I'm currently at work and my setup is at home. In about 7 hours I'll get home and I will send the stack trace.

Meanwhile, is there any way to write a FLWOR, a loop, in a batched style?

Like for example in my case, this approach I described to migrate data from BaseX to PostgreSQL makes use of BaseX as an XQuery processor and transfers the full-text indexing to PostgreSQL, this is what I'm trying to do.

However, in order to avoid OOM, I am thinking of batching the transfer into chunks, and potentially restart the BaseX server in between the migration of each chunk.

That's why I am asking how I could do that in BaseX. My hope is that the OOM could be avoided in this way, because not all the data would pass through main memory and there would be less chances of the JVM GC having to deal with this data.

Restarting the BaseX server between each chunk transfer would help making sure that whatever memory was used is released.

So I wonder if something like

(<insert-big-FLWOR-here)[position() = <start> to <end>]

would work here. Of course, some count would have to be done beforehand to know how many batches there will be. Or maybe even without knowing how many batches there will be, a while-type loop could be written in Bash with the stop conditon being to check if the current chunk is empty.

Would an approach like this work to mitigate the OOM? Are there alternatives or work-arounds to this kind of OOM?

Thanks

On Mon, Oct 7, 2019, 1:13 AM Christian Grün <christian.gruen@gmail.com> wrote:

Some complementary notes (others may be able to tell you more about their experiences with large data sets):

a GiST index would have to be built there, to allow full-text searches; PostgreSQL is picked

You could as well have a look at Elasticsearch or its predecessors.

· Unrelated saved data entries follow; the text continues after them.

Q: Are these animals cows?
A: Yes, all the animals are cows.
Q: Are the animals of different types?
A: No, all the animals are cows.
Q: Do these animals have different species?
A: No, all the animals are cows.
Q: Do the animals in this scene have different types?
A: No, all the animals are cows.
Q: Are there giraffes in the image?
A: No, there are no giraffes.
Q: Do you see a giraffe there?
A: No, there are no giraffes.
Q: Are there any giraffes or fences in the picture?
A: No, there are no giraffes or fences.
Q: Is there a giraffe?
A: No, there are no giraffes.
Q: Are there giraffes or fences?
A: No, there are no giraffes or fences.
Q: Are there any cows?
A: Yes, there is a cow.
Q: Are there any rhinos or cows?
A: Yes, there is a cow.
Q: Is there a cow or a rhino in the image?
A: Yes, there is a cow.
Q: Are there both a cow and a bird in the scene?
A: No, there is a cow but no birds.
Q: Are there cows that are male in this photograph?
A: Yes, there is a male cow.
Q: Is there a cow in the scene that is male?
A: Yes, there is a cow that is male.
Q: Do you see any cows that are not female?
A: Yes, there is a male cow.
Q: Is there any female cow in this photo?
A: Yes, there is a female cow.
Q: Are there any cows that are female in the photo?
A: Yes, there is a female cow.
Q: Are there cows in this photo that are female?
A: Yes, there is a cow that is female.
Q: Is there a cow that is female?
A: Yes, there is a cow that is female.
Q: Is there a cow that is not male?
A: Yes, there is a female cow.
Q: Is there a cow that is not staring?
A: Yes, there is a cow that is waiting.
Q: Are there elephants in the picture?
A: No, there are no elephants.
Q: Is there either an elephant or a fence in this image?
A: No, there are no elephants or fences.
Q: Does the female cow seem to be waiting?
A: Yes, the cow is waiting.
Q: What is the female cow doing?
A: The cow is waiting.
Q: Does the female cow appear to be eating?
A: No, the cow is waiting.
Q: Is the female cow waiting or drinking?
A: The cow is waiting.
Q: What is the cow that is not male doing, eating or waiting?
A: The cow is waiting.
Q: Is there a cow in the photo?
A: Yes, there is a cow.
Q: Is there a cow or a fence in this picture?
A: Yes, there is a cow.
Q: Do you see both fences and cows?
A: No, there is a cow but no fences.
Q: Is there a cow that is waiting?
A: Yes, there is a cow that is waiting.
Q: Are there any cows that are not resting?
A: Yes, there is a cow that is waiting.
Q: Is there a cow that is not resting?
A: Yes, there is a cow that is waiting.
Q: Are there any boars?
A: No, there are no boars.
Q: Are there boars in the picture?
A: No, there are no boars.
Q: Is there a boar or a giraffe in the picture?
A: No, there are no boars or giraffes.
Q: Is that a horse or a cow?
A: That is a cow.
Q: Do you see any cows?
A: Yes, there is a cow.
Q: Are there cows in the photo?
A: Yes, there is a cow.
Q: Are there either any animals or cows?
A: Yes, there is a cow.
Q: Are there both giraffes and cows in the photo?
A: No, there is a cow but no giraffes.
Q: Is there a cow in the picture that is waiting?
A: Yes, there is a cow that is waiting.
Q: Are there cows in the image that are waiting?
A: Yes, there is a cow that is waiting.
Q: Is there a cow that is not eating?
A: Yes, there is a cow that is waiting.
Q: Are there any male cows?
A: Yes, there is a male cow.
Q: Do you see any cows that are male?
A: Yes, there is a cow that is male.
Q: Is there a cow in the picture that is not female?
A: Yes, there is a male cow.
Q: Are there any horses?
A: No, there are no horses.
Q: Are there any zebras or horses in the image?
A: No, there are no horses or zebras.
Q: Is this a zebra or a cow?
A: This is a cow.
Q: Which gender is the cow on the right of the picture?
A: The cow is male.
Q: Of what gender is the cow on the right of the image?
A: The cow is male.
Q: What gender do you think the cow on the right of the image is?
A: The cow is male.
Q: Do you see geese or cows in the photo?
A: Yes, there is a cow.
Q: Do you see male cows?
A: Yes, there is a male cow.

there might be a leak in the BaseX implementation of XQuery.

I assume you are referring to the SQL Module? Feel free to attach the OOM stack trace, it might give us more insight.

I would recommend you to write SQL commands or an SQL dump to disk (see the BaseX File Module for now information) and run/import this file in a second step; this is probably faster than sending hundreds of thousands of single SQL commands via JDBC, no matter if you are using XQuery or Java.